— Extract provided —
BEGIN
While performing a security investigation, researchers at Vietnamese cybersecurity firm GTSC identified that threat actors are exploiting yet-to-be-disclosed Microsoft Exchange zero-day bugs to execute remote code.

How it Works?

According the GTSC’s report named “WARNING: NEW ATTACK CAMPAIGN UTILIZED A NEW 0-DAY RCE VULNERABILITY ON MICROSOFT EXCHANGE SERVER“, it is mentioned that while providing SOC service to a customer, GTSC Blueteam detected exploit requests in IIS logs with the same format as ProxyShell vulnerability: autodiscover/autodiscover.json?@evil.com/<Exchange-backend-endpoint>&Email=autodiscover/autodiscover.json%3f@evil.com. Also checking other logs, they saw that the attacker can execute commands on the attacked system. The version number of these Exchange servers showed that the latest update had already been installed, so exploitation using Proxyshell vulnerability was impossible which led blue team analysts to confirm that it was a new 0-day RCE vulnerability. This information was sent to the Red team, and GTSC’s Red team members researched to answer these questions:

  • Why were the exploit requests similar to those of the ProxyShell bug?
  • How is the RCE implemented?

Later, the GTSC Red team successfully figured out how to use the above path to access a component in the Exchange backend and perform RCE. However, at this time, GTSC team was NOT intending to release technical details of the vulnerability yet.
END
— Entries provided —
BEGIN
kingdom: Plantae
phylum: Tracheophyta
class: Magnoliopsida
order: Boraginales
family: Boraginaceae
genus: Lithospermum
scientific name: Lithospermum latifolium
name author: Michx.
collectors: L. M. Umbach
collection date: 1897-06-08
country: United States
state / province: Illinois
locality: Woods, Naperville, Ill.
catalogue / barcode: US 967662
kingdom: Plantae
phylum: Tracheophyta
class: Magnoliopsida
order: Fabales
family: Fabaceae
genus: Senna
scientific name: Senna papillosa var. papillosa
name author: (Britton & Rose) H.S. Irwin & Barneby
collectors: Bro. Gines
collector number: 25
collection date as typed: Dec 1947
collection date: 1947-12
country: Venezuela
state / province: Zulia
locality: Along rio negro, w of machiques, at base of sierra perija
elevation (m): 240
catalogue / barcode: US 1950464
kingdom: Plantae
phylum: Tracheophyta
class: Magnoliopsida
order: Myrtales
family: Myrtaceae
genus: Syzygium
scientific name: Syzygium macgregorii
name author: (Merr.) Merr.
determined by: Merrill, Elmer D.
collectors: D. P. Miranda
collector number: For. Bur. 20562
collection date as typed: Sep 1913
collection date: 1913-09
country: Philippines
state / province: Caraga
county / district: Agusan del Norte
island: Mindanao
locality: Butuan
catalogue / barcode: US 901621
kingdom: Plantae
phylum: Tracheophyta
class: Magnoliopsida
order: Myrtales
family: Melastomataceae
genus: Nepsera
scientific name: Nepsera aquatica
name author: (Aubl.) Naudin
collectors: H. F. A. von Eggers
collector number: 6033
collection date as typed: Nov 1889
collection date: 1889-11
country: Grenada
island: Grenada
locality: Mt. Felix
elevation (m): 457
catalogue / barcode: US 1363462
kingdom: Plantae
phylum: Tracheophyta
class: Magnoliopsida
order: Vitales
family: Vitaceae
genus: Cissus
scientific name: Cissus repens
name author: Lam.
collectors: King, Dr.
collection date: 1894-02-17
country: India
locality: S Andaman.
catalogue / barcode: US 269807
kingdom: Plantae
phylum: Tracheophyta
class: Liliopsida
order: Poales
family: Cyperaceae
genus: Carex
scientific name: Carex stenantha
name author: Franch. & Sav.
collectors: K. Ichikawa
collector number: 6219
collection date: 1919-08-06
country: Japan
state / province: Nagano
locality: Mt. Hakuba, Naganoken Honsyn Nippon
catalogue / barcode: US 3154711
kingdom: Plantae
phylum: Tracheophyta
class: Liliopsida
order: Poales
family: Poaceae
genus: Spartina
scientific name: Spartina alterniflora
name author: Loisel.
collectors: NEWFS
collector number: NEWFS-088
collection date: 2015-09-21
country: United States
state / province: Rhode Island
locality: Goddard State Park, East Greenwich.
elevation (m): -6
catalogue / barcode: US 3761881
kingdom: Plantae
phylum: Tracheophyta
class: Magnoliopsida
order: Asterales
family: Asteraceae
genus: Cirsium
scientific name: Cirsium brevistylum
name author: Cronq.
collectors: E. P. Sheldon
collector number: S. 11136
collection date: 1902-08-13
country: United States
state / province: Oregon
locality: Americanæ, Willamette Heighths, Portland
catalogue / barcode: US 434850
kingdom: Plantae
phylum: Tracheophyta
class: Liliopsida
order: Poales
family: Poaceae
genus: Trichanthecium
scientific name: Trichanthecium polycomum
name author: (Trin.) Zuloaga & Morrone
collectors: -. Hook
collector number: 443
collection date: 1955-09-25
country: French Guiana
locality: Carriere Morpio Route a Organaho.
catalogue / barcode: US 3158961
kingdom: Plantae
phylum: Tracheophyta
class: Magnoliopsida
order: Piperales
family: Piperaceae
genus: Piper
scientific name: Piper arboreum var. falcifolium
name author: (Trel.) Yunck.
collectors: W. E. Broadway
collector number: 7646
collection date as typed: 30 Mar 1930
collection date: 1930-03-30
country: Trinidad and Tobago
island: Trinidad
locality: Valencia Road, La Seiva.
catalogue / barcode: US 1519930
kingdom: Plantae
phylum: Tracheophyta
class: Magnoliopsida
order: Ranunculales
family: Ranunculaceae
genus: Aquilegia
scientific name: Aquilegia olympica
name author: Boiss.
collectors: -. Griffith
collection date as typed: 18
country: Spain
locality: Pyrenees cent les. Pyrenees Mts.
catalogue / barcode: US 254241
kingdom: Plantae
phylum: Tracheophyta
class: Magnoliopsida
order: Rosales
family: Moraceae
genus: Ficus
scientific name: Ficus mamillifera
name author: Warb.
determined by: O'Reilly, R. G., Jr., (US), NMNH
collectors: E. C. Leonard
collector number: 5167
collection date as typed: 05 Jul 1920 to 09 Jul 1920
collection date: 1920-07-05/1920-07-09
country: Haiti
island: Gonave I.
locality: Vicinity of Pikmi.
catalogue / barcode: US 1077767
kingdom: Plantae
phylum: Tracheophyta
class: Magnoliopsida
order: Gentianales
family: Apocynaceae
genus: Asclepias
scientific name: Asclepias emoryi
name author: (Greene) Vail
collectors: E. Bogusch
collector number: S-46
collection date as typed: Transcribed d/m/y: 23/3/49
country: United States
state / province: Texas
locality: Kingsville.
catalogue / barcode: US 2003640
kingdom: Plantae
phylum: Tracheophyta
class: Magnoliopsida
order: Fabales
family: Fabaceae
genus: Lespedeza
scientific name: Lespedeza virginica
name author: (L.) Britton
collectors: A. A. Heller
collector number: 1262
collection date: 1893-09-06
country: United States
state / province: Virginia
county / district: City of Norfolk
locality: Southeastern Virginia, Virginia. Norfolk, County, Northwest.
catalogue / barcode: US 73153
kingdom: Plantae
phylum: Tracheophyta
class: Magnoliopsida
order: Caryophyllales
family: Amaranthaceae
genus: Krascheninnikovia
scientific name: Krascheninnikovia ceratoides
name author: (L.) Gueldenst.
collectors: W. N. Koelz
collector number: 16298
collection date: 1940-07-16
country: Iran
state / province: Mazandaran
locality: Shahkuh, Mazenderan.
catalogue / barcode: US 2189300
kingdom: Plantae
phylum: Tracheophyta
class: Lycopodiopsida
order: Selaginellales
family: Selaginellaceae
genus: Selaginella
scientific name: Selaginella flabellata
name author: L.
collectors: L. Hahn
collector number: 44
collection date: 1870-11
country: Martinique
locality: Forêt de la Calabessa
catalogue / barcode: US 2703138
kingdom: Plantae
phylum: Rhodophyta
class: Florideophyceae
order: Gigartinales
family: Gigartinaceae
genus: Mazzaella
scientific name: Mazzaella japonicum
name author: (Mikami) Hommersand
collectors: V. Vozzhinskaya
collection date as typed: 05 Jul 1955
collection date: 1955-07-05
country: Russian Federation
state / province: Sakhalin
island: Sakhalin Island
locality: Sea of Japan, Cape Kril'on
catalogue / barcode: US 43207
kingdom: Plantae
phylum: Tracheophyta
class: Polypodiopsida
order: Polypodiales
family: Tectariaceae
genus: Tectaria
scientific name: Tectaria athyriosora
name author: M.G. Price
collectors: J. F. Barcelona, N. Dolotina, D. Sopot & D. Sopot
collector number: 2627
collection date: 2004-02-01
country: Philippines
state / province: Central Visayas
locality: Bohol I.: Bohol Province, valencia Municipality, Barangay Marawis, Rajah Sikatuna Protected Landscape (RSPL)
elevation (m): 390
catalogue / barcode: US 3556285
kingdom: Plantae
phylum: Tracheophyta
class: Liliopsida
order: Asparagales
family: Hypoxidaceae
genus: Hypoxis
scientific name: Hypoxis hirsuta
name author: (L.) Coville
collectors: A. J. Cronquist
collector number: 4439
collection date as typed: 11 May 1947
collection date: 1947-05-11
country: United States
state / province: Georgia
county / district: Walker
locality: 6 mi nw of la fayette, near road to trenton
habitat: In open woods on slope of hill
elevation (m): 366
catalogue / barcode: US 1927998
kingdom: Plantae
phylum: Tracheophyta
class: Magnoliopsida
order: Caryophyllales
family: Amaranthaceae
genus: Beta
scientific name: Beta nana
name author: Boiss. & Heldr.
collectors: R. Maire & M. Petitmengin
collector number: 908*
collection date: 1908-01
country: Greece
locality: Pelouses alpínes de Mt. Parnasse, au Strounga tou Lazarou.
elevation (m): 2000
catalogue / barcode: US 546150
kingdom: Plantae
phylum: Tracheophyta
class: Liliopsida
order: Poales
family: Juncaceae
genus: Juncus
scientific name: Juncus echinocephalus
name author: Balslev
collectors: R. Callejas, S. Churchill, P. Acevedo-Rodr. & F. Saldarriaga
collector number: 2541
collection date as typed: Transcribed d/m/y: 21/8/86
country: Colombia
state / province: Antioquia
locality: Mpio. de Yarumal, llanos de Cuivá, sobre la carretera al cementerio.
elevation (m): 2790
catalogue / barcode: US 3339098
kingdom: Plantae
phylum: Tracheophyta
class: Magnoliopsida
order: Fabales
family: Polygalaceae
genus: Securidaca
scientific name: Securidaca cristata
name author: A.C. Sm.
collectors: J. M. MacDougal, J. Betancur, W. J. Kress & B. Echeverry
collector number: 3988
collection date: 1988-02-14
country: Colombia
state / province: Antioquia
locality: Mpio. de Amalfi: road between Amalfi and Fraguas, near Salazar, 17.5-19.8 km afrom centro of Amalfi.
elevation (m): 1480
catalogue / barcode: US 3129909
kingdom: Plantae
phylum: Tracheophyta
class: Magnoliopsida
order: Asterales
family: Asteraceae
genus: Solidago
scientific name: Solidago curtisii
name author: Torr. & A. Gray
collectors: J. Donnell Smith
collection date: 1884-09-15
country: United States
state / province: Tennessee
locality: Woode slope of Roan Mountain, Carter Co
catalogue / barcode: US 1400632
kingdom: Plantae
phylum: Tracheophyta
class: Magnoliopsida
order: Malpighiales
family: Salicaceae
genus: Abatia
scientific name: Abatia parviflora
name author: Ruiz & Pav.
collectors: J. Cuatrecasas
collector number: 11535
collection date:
END
— Exercises —
• 1. Do the following statements agree with the passage on the Exchange zero-day? Answer yes or no for each, quoting the deciding words of the passage. (a) The exploit requests found in the IIS logs had the same format as the ProxyShell vulnerability. (b) The attacked Exchange servers lacked the latest update. (c) At this time, the GTSC team planned to release technical details of the vulnerability.
• 2. Resume the passage on the Exchange zero-day from where it stops.
The material has nothing to do with the text.

— Results for each task —
• 1.
(a) Yes: "GTSC Blueteam detected exploit requests in IIS logs with the same format as ProxyShell vulnerability"
(b) No: "The version number of these Exchange servers showed that the latest update had already been installed"
(c) No: "GTSC team was NOT intending to release technical details of the vulnerability yet"

• 2.
Post Exploitation:

In addition to deploying Chinese Chopper web shells on compromised systems, the attackers are moving laterally to other systems on the victim’s network to steal data and persist.

According to GTSC, the attacks were conducted by a Chinese threat group using the Microsoft character encoding for simplified Chinese used in the web shell code page.

Web shells are also installed by Antsword, a Chinese-based web shell management tool available as an open-source download.

Microsoft’s Reaction

Researchers notified Microsoft three weeks ago about the security vulnerabilities through its Zero Day Initiative, which tracks the vulnerabilities as ZDI-CAN-18333 and ZDI-CAN-18802.

As of now, Microsoft has not disclosed any information regarding these security flaws or assigned a CVE ID to them.